Teaching students every word in the English language is impossible. But teaching students how words work leads students to unlock many other words.

Tim Rasinski, a leading expert in vocabulary and fluency instruction, explains the value of utilizing Latin and Greek roots. Direct instruction with roots (i.e., prefixes, suffixes, base words) maximizes what is known as the generative principle. Knowing the meaning of various word parts helps to unlock the meaning of many new and unfamiliar words.

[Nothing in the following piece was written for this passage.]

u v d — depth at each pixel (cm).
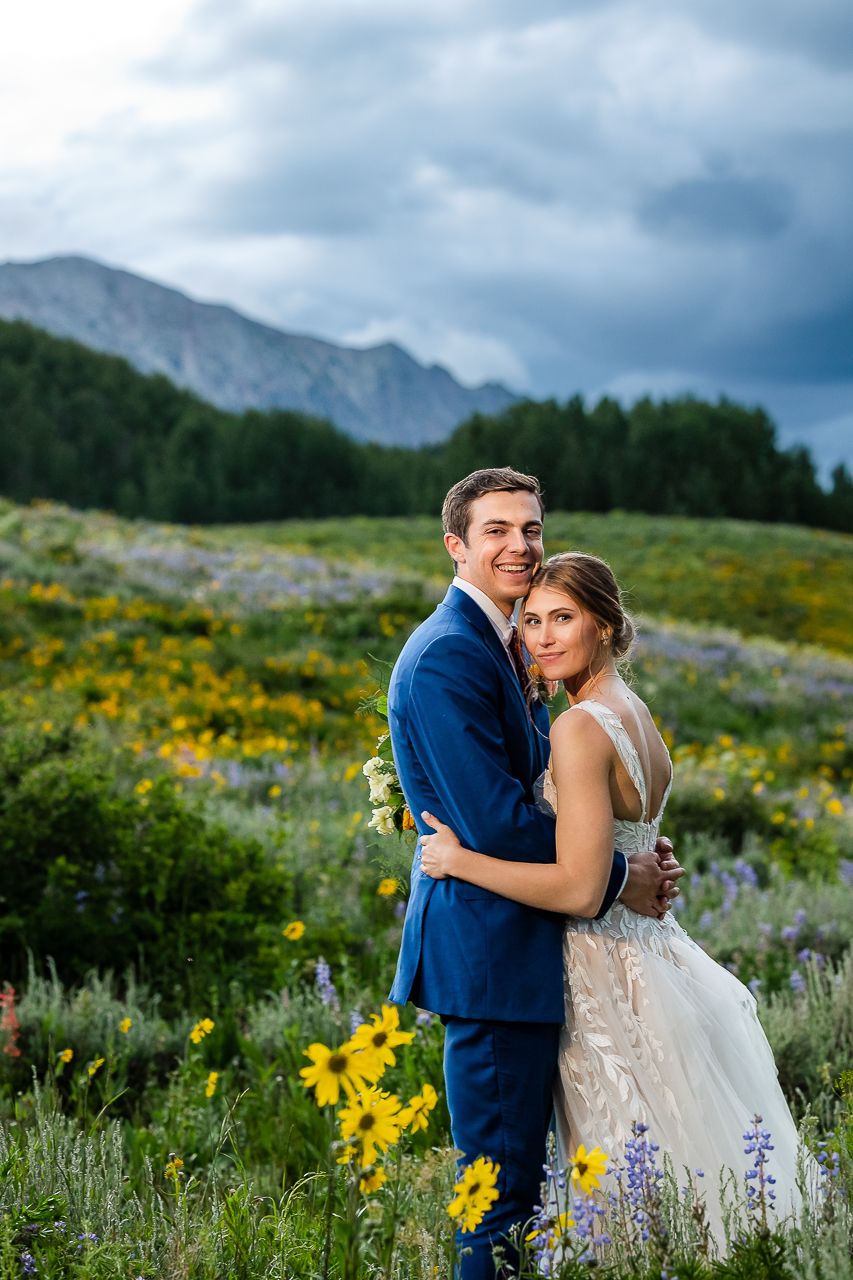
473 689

In his article published in The Reading Teacher, Rasinski outlines the reason utilizing Latin and Greek roots in instruction works:

  • 90% of English words having more than one syllable are Latin-based and the remaining 10% are Greek-based.
  • Most academic words in English are Latin and Greek derivatives.
  • A single Latin or Greek root (i.e., word part) can unlock the meaning of up to 30 English words.
  • For many ELLs who speak Spanish, teaching Latin roots becomes a bridge to connect their native language to English.

If teachers identified 30 roots to introduce per grade level, then students’ vocabulary knowledge would grow exponentially. Considering that each root meaning unlocks up to 30 new words for a reader, then 30 roots per year increases students’ vocabulary by 900 words per school year. Compare that to teaching 10 individual words per week (for a total of 360 words a year).